• [Reading passage]
====

This question is premised on US, New York, and Canadian tax law:

I am considering whether to open and fund a SEP-IRA this year on top of maxing out my Roth IRA, and was looking for some advice.

I'm self employed (1099) doing contract paralegal work for a patent agent (probably should be a W-2 but I'd be the only employee and it's a giant hassle)

Right now my positions are as follows:

~$12,000 in a Roth IRA (100% equities in a few broad index funds)  I currently have automatic withdrawals set up from my checking account on days I get paid which will max my Roth contribution for the year.
~$2,500 in a taxable account (50% equities, 50% bonds)
~$12,200 in a savings account making 0.84% interest (emergency fund)
~$1,000 in checking
~$2,500 in what I call my slush fund.  My income can vary by a lot in any given month, so I keep a set-aside account to prevent me having to dip anywhere else.  When it gets above $3000 I skim it to my taxable investment account.

By the end of the year, I am expecting to have another $4,000 or so able to be contributed to the taxable account under the current plan, on top of my automatic contributions to finish maxing out my Roth.

====

• [Stated exercise 1] Repeat word for word the part of the SEP-IRA question that begins at "I'm self employed" and stops after "equities, 50% bonds)".
• [Stated exercise 2] In the SEP-IRA question, at what balance does the slush fund get skimmed into the taxable investment account?

• [Data extract]

====

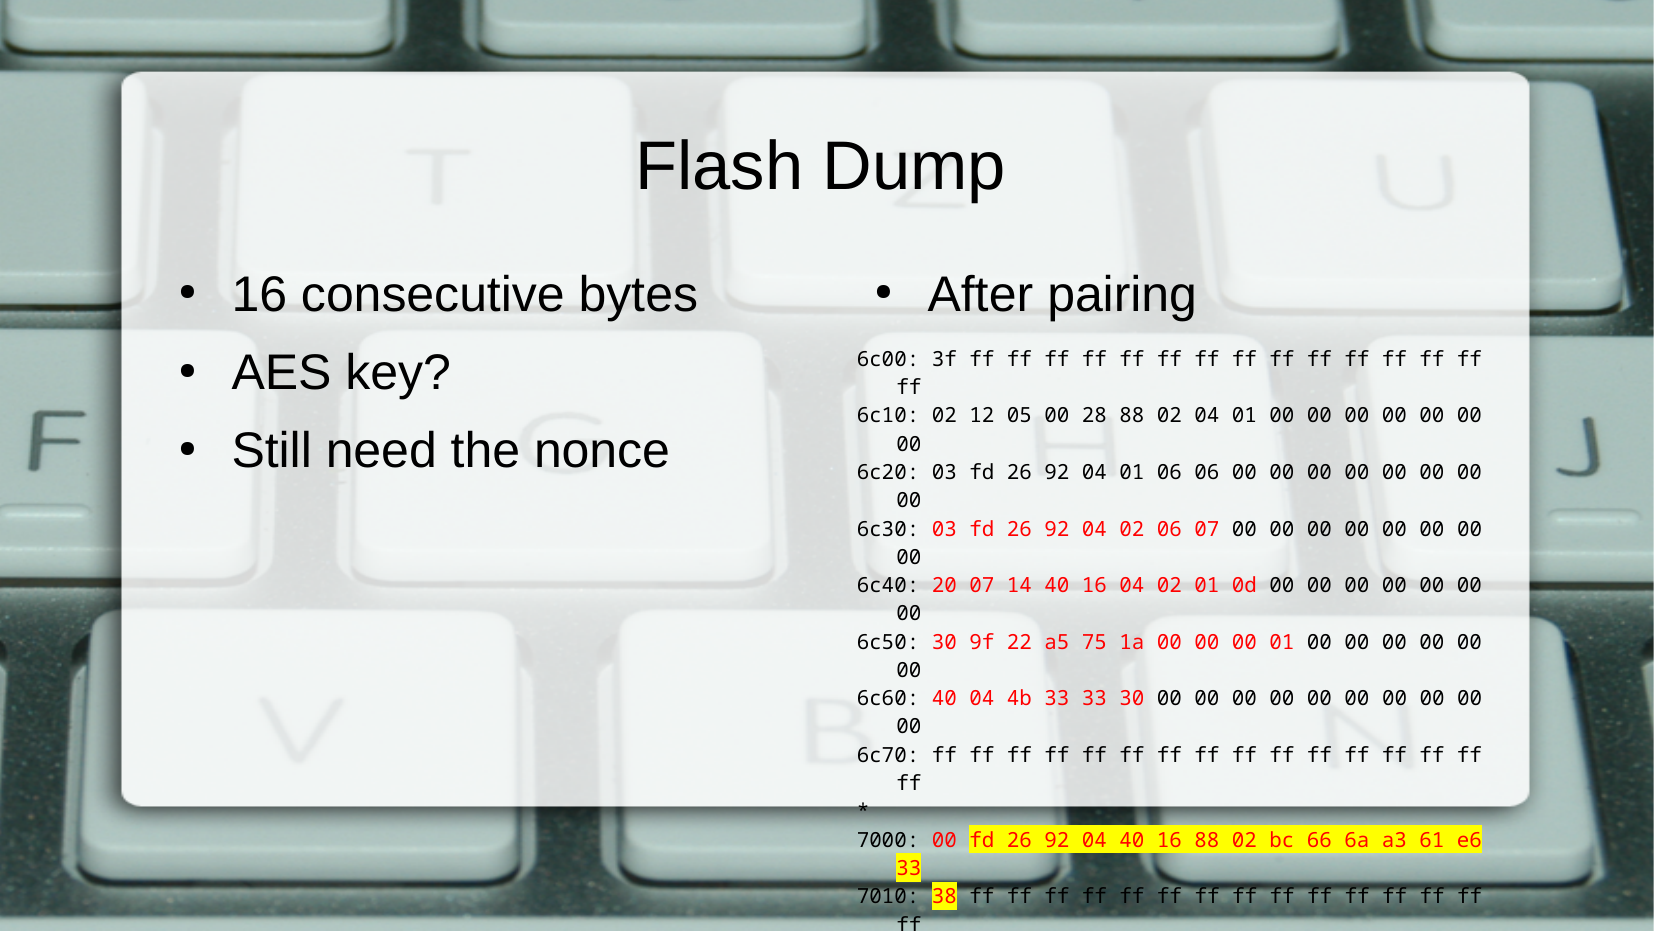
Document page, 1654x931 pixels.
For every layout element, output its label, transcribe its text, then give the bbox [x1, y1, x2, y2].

====

• [Result 1]
I'm self employed (1099) doing contract paralegal work for a patent agent (probably should be a W-2 but I'd be the only employee and it's a giant hassle)

Right now my positions are as follows:

~$12,000 in a Roth IRA (100% equities in a few broad index funds)  I currently have automatic withdrawals set up from my checking account on days I get paid which will max my Roth contribution for the year.
~$2,500 in a taxable account (50% equities, 50% bonds)

• [Result 2] When it gets above $3000.